======== Fragmento seleccionado ========

Los modos de lectura en el mundo actual han sido objeto de cambios volátiles a través de los años. El formato del libro ha cambiado, ha evolucionado, se ha entregado a la heterogeneidad que permiten las redes informativas transformando al libro en un objeto de reproductibilidad irrebatible, concepto expuesto por Walter Benjamín en su texto La Obra de Arte en la Época de su Reproductibilidad Técnica.

¿Será que la proliferación del texto cambia el aura del mismo? A mi parecer el texto no cambia, siempre ha sido múltiple porque ese su objetivo: la semántica proliferada. Lo que cambia es la figura del lector y cómo se enfrenta con el texto y, en ese ámbito, si estoy de acuerdo con que se pierde una esencia de análisis en el texto porque se transforma en un producto reproducible que se puede estructurar como una “marca” dentro de los límites del mercado.

======== Datos del ejercicio ========

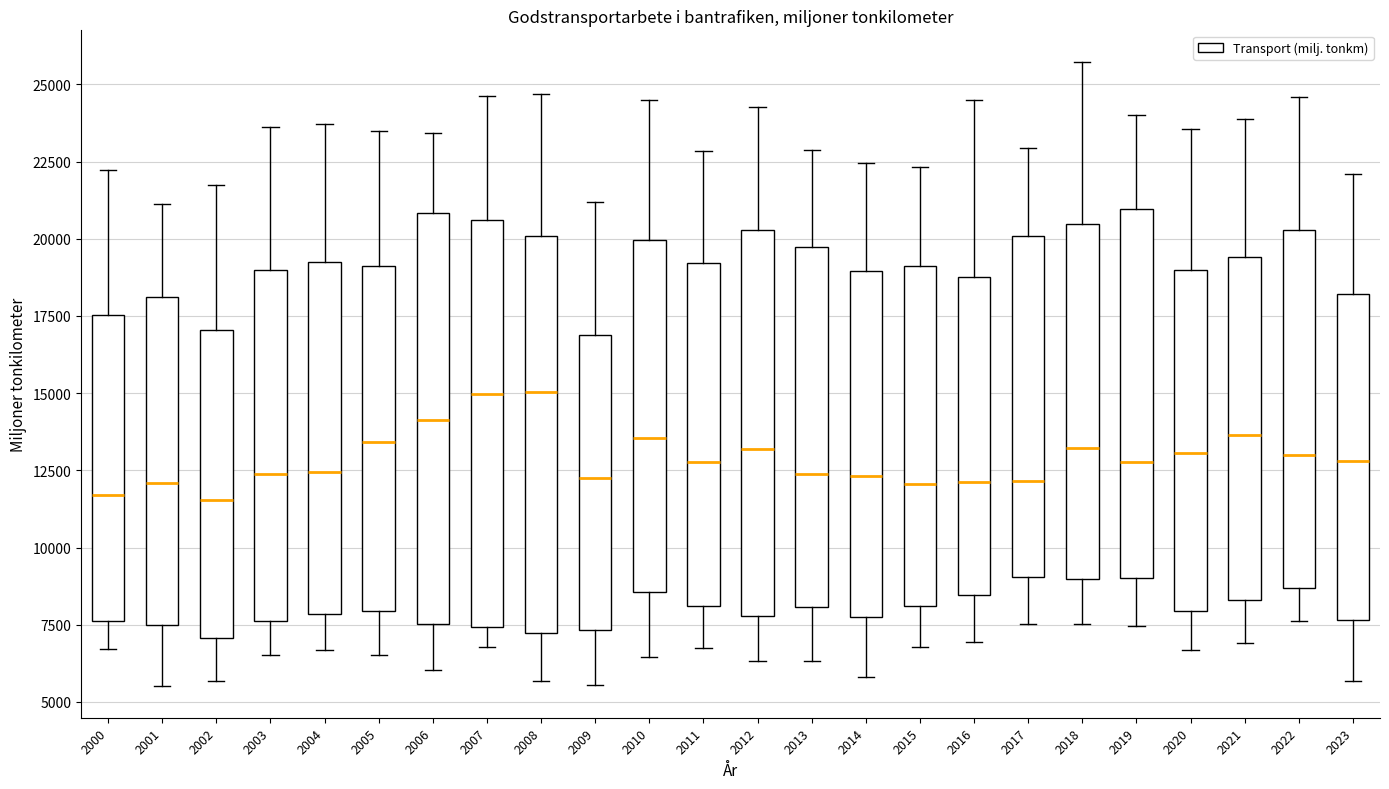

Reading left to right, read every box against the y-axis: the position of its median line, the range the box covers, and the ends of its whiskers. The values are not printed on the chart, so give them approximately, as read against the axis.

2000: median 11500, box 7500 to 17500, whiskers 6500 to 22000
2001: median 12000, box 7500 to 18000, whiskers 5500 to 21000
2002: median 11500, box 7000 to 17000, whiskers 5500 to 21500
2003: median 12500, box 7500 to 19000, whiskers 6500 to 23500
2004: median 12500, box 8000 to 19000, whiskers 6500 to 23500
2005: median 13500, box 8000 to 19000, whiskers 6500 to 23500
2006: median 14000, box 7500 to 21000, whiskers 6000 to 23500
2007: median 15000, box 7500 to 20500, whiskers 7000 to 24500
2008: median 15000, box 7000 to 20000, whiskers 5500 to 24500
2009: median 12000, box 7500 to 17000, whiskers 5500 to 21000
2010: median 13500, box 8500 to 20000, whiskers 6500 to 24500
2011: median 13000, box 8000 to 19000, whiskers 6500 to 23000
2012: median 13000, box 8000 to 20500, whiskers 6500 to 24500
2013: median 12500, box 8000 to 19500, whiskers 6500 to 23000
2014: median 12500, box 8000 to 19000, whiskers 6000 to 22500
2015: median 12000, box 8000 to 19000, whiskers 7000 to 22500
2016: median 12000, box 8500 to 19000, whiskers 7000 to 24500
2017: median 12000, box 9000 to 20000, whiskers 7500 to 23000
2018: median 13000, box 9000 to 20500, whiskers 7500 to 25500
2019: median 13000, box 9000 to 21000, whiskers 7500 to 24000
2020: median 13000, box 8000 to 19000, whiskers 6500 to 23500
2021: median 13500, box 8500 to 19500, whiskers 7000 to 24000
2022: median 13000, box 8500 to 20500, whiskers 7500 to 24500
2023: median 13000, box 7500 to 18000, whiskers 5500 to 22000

========
======== Datos del ejercicio ========

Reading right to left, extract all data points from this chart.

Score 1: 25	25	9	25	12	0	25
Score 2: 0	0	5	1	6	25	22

========

--- Tareas por realizar ---
1. Imprime completo y sin ningún cambio el texto sobre los modos de lectura.
2. Muestra sin alteraciones, dentro de las entradas, todo lo que va desde la línea que contiene "2000: median 11500, box" hasta la línea que contiene "2023: median 13000, box", con ambas incluidas.

--- Respuestas por apartado ---
1.
Los modos de lectura en el mundo actual han sido objeto de cambios volátiles a través de los años. El formato del libro ha cambiado, ha evolucionado, se ha entregado a la heterogeneidad que permiten las redes informativas transformando al libro en un objeto de reproductibilidad irrebatible, concepto expuesto por Walter Benjamín en su texto La Obra de Arte en la Época de su Reproductibilidad Técnica.

¿Será que la proliferación del texto cambia el aura del mismo? A mi parecer el texto no cambia, siempre ha sido múltiple porque ese su objetivo: la semántica proliferada. Lo que cambia es la figura del lector y cómo se enfrenta con el texto y, en ese ámbito, si estoy de acuerdo con que se pierde una esencia de análisis en el texto porque se transforma en un producto reproducible que se puede estructurar como una “marca” dentro de los límites del mercado.

2.
2000: median 11500, box 7500 to 17500, whiskers 6500 to 22000
2001: median 12000, box 7500 to 18000, whiskers 5500 to 21000
2002: median 11500, box 7000 to 17000, whiskers 5500 to 21500
2003: median 12500, box 7500 to 19000, whiskers 6500 to 23500
2004: median 12500, box 8000 to 19000, whiskers 6500 to 23500
2005: median 13500, box 8000 to 19000, whiskers 6500 to 23500
2006: median 14000, box 7500 to 21000, whiskers 6000 to 23500
2007: median 15000, box 7500 to 20500, whiskers 7000 to 24500
2008: median 15000, box 7000 to 20000, whiskers 5500 to 24500
2009: median 12000, box 7500 to 17000, whiskers 5500 to 21000
2010: median 13500, box 8500 to 20000, whiskers 6500 to 24500
2011: median 13000, box 8000 to 19000, whiskers 6500 to 23000
2012: median 13000, box 8000 to 20500, whiskers 6500 to 24500
2013: median 12500, box 8000 to 19500, whiskers 6500 to 23000
2014: median 12500, box 8000 to 19000, whiskers 6000 to 22500
2015: median 12000, box 8000 to 19000, whiskers 7000 to 22500
2016: median 12000, box 8500 to 19000, whiskers 7000 to 24500
2017: median 12000, box 9000 to 20000, whiskers 7500 to 23000
2018: median 13000, box 9000 to 20500, whiskers 7500 to 25500
2019: median 13000, box 9000 to 21000, whiskers 7500 to 24000
2020: median 13000, box 8000 to 19000, whiskers 6500 to 23500
2021: median 13500, box 8500 to 19500, whiskers 7000 to 24000
2022: median 13000, box 8500 to 20500, whiskers 7500 to 24500
2023: median 13000, box 7500 to 18000, whiskers 5500 to 22000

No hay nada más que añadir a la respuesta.